BEGIN Supplied text
The Power of Metaphor
The best things Legion has done as it completely deconstructs the superhero genre is expose the mechanism of superpower as metaphor for the human condition. It takes the comic-book fantasy and presents it as a psychological crutch. Melanie can’t get over the death of her husband, so she constructs a reality in which her husband is frozen and will someday return. Ptonomy is emotionally scarred by the unexpected death of his mother at a young age, so he becomes a “memory artist,” poring over old memories of happier times and keeping them alive. Cary and Kerry find mutual solace in each other’s inability to be alone.

Of course, for those still trying to figure out what’s real in a show that keeps flipping the script, the characters do actually live in the world of superheroes. There’s still an ‘X’ in the Legion logo, so the show won’t end by revealing it was the sad delusion of some patients in a psychiatric hospital all along. But it also makes a good case for why someone experiencing trauma would want to live in that kind of fantasy, and if Legion did nothing else beyond creating empathy for those with mental disorders, that would still be a pretty great thing.

Aubrey Plaza as Lenny “Cornflakes” Busker (Credit: Michelle Faye/FX)
Aubrey Plaza as Lenny “Cornflakes” Busker (Credit: Michelle Faye/FX)

The Shadow King
For a moment as she writhes on David and explains about Ophiocordyceps unilateralis, Lenny becomes The Devil, making their suspected connection explicit. She explains that she knew his father, who tried to hide David from her, but she found him and has been with him since the womb. Ordinarily, she would feed on someone like David, but he’s so powerful that she tried to work with him. Unable to do so, she locks his mind away in a box, presumably controlling his body like he did back at the Division 3 massacre. The James Bond-like interlude of her dancing through the rest of David’s abandoned memories signifies her complete domination of his mind and body.
END Supplied text
BEGIN Data listing
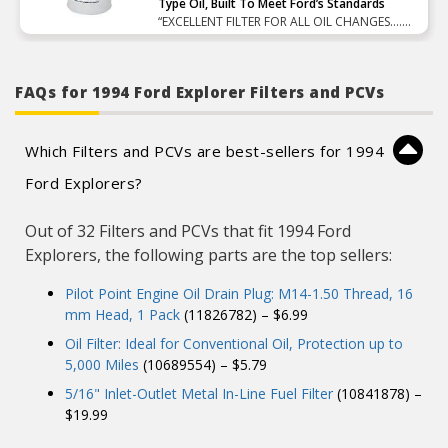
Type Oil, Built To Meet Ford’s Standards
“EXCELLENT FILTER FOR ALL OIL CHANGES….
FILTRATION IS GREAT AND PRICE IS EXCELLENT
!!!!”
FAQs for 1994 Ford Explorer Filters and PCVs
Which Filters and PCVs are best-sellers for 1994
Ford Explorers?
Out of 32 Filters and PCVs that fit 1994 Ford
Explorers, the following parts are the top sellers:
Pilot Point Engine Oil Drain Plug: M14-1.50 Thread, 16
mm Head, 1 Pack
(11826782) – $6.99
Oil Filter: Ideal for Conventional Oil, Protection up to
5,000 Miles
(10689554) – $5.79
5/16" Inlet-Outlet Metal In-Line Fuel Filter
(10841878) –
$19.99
END Data listing
Exercise requirements:
• A. In the Legion review, what does Ptonomy become after his mother's death?
• B. Can you rewrite the Legion review between "The Shadow King" and "mind and body.", inclusive, with "box" swapped for "vault"?
• C. Can you extend the Legion review beyond its final sentence?

Activity answers:
• A. A "memory artist."

• B.
The Shadow King
For a moment as she writhes on David and explains about Ophiocordyceps unilateralis, Lenny becomes The Devil, making their suspected connection explicit. She explains that she knew his father, who tried to hide David from her, but she found him and has been with him since the womb. Ordinarily, she would feed on someone like David, but he’s so powerful that she tried to work with him. Unable to do so, she locks his mind away in a vault, presumably controlling his body like he did back at the Division 3 massacre. The James Bond-like interlude of her dancing through the rest of David’s abandoned memories signifies her complete domination of his mind and body.

• C.
David also mentions that he doesn’t like dogs, which means that King is not an imaginary friend he created, but another extension of this entity. It’s safe to assume that The Angriest Boy in the World is also part of the Shadow King (not yet named in the show, but so similar to the comic book character that it’s another safe assumption), since those four (The Boy, The Devil, King, and Lenny) are the only people we’ve seen in the Red Room besides David when he visited to talk to Lenny.

Sibling Rivalry
At first, Amy appears to be a sort of malevolent Nurse Ratched. She harasses Syd with an invasive patdown that would make someone who did like to be touched wildly uncomfortable. She also is needlessly cruel to David — taking away his pie and dry heaving to highlight her disgust of him. But David is happy in this Clockworks delusion and, without prodding, might be content to remain there forever like Oliver in his ice cube retreat. Amy is actually helping them by pushing them out of the fantasy. Still, trigger warning for anyone who’s ever had a sibling steal their dessert just to be a jerk.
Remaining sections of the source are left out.